During this day, throughout the Scandinavian countries, you will see parades of young girls dressed in white, carrying candles on their head while singing the Saint Lucia song.
However, in Copenhagen you will also see kayaks decorated with lights and Santa hats making their way across the canals. Some of the kayakers will also be singing carols. The kayaks start at Kajakhotellet around 5 pm and make their way to Nyhavn, Christianshavn, and Højbro Plads.
I’m not sure if this classifies as weird, but the changing of the guard is one of my favorite Copenhagen traditions. Every day from the military barrack next to Rosenborg Castle, at exactly 11:30 am you will see a parade of marching guards starting off their journey towards Amalienborg Palace. When the queen is in residence between September to April, the music band is also part of the parade. They slowly make their way across the Old Town before arriving at the Palace at 12:00 for the changing of the guard ceremony.
For a full experience I recommend you follow the parade from Rosenborg Castle all the way to Amalienborg Palace. It will take almost one hour, but it’s worth it, especially if your home country is not a kingdom. If you don’t have the time for the full parade, just go straight to Amalienborg Palace right before noon for the ceremony only.
If you are unmarried in Denmark by the time you turn 25, it is customary for your friends to pelt you in cinnamon.
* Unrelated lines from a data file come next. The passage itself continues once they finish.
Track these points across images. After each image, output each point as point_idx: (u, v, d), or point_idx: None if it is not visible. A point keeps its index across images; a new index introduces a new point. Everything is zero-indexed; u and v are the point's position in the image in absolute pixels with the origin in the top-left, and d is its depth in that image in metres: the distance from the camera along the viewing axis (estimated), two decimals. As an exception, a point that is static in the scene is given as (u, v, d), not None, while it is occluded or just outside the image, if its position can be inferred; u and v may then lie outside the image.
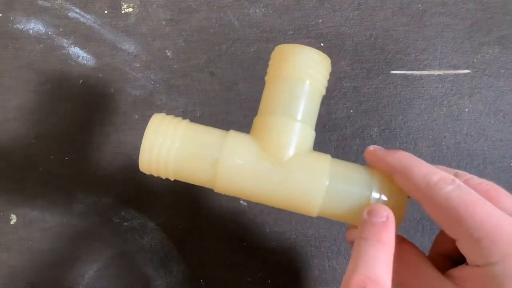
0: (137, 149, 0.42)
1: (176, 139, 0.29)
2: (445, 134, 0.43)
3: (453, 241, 0.28)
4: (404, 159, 0.29)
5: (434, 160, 0.42)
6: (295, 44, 0.31)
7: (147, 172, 0.30)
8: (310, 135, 0.31)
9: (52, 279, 0.40)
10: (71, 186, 0.41)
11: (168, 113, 0.42)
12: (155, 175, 0.30)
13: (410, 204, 0.42)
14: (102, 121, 0.42)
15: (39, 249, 0.41)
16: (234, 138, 0.30)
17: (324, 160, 0.30)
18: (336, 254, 0.41)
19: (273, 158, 0.29)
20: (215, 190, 0.30)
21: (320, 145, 0.42)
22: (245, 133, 0.31)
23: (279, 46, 0.31)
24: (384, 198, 0.29)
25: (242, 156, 0.29)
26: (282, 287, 0.41)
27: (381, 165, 0.30)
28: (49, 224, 0.41)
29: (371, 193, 0.29)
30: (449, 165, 0.42)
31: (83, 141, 0.42)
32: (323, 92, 0.32)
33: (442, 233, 0.32)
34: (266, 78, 0.32)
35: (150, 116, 0.42)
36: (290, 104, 0.30)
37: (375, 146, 0.31)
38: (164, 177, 0.30)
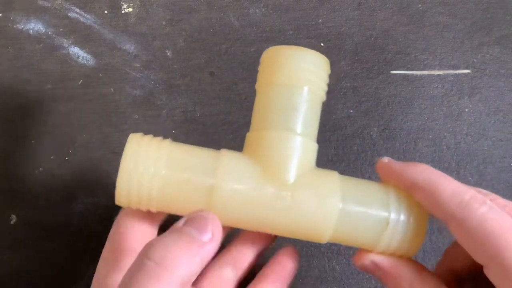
0: (137, 149, 0.42)
1: (161, 164, 0.25)
2: (445, 134, 0.43)
3: (466, 259, 0.26)
4: (428, 173, 0.26)
5: (434, 160, 0.42)
6: (288, 46, 0.27)
7: (124, 206, 0.26)
8: (313, 149, 0.27)
9: (52, 279, 0.40)
10: (71, 186, 0.41)
11: (168, 113, 0.42)
12: (134, 207, 0.26)
13: (410, 204, 0.42)
14: (102, 121, 0.42)
15: (39, 249, 0.40)
16: (229, 159, 0.26)
17: (333, 179, 0.26)
18: (336, 254, 0.41)
19: (275, 181, 0.25)
20: None
21: (320, 145, 0.42)
22: (237, 151, 0.27)
23: (269, 49, 0.28)
24: (403, 218, 0.26)
25: (241, 180, 0.25)
26: (282, 287, 0.41)
27: (399, 179, 0.27)
28: (49, 224, 0.41)
29: (389, 214, 0.26)
30: (449, 165, 0.42)
31: (83, 141, 0.42)
32: (324, 98, 0.29)
33: (454, 250, 0.30)
34: (257, 86, 0.28)
35: (150, 116, 0.43)
36: (288, 116, 0.26)
37: (389, 158, 0.28)
38: (145, 210, 0.26)
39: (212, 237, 0.23)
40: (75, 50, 0.43)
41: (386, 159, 0.28)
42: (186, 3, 0.44)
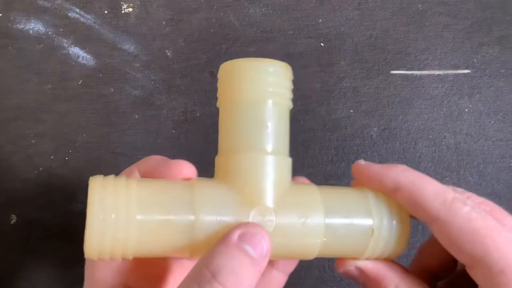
0: (137, 149, 0.42)
1: (133, 208, 0.22)
2: (445, 134, 0.43)
3: (440, 258, 0.26)
4: (409, 175, 0.25)
5: (434, 160, 0.42)
6: (244, 59, 0.25)
7: (95, 259, 0.23)
8: (287, 166, 0.26)
9: (52, 279, 0.40)
10: (71, 186, 0.41)
11: (168, 113, 0.42)
12: (107, 259, 0.23)
13: (410, 204, 0.42)
14: (102, 121, 0.42)
15: (39, 249, 0.40)
16: (204, 190, 0.24)
17: (314, 195, 0.25)
18: (336, 254, 0.41)
19: (255, 206, 0.24)
20: (191, 259, 0.25)
21: (320, 145, 0.42)
22: (209, 178, 0.26)
23: (225, 63, 0.26)
24: (386, 223, 0.26)
25: (221, 211, 0.23)
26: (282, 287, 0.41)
27: (380, 183, 0.26)
28: (49, 224, 0.41)
29: (373, 221, 0.25)
30: (449, 165, 0.42)
31: (83, 141, 0.42)
32: (291, 106, 0.26)
33: (428, 248, 0.29)
34: (218, 103, 0.26)
35: (150, 116, 0.43)
36: (256, 135, 0.24)
37: (366, 161, 0.27)
38: (119, 259, 0.24)
39: (266, 254, 0.23)
40: (75, 50, 0.43)
41: (363, 162, 0.27)
42: (186, 3, 0.44)
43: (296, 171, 0.42)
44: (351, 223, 0.25)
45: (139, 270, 0.26)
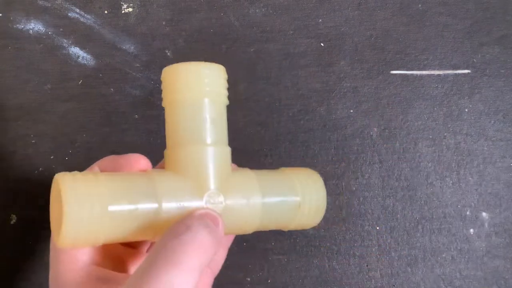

And no, they don’t just throw a little bit of cinnamon at you. They soak you in water and then completely cover you in this spicy dust from head to toe. And if your friends are feeling a bit mean, they may also throw some eggs to make the cinnamon stick better.
Nowadays this tradition is a fun, playful way to celebrate a big milestone.
These have been the most popular weird (and not so weird) Copenhagen traditions. Have you seen anything weird on your trip(s) to Copenhagen?